What the task requires ▸
Across all lines of the entries, tally those with the word "hyperlink" in them. The reply is the tally, by itself.

Segment Start: Information shown

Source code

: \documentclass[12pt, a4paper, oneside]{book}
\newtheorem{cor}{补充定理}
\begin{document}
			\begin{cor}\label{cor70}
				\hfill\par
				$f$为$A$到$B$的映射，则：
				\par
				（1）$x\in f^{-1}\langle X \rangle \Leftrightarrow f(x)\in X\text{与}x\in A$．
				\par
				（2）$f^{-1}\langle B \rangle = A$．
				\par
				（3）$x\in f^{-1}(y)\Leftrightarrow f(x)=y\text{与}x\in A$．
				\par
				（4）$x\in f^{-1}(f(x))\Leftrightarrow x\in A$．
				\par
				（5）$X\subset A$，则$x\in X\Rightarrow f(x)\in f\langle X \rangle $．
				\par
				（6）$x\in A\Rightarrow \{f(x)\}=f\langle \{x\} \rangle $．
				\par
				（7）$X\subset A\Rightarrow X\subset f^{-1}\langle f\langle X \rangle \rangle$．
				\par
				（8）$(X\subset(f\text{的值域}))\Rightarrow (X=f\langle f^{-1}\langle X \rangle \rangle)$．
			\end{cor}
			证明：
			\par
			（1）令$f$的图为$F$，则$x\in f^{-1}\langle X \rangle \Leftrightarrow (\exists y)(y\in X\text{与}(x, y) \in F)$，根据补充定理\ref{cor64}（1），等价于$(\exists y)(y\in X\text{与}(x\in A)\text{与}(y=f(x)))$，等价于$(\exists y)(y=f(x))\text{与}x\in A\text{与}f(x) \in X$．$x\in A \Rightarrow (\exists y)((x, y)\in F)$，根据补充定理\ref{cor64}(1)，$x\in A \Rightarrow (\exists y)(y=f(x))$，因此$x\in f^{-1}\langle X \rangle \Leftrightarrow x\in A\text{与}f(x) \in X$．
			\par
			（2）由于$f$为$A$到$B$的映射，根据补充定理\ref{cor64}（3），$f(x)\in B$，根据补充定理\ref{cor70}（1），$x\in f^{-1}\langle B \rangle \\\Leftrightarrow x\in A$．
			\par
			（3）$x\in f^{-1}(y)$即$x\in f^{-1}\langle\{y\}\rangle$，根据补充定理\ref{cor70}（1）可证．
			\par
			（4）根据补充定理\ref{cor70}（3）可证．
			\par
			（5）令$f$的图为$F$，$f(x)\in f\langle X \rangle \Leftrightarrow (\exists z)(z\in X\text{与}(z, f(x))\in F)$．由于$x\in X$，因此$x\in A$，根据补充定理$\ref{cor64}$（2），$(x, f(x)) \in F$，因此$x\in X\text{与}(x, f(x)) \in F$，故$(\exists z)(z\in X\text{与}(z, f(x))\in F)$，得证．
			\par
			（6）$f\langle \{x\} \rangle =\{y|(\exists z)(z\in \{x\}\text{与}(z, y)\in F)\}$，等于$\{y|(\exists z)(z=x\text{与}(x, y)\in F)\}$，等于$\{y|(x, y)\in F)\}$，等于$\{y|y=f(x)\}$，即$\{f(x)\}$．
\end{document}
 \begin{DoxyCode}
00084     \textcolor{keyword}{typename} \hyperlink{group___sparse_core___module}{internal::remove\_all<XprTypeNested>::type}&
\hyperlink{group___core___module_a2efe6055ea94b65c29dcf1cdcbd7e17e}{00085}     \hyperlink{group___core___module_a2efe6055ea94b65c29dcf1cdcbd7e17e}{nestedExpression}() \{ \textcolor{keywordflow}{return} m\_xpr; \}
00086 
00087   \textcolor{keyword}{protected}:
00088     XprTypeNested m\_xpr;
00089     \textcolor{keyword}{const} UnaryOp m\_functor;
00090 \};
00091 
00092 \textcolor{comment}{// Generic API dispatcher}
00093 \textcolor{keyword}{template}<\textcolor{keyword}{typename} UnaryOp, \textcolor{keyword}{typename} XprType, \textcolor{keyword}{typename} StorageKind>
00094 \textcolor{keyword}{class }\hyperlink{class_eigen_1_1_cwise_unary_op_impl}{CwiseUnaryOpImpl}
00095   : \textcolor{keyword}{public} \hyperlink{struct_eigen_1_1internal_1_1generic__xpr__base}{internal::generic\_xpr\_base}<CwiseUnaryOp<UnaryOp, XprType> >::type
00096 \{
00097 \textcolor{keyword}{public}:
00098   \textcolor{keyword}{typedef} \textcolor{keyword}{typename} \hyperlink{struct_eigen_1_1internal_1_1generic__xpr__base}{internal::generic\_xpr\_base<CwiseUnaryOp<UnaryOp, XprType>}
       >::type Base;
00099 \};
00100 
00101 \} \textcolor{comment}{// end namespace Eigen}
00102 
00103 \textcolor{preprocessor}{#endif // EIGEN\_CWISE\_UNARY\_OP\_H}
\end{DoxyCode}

Segment End: Information shown

Response to the task ▸
5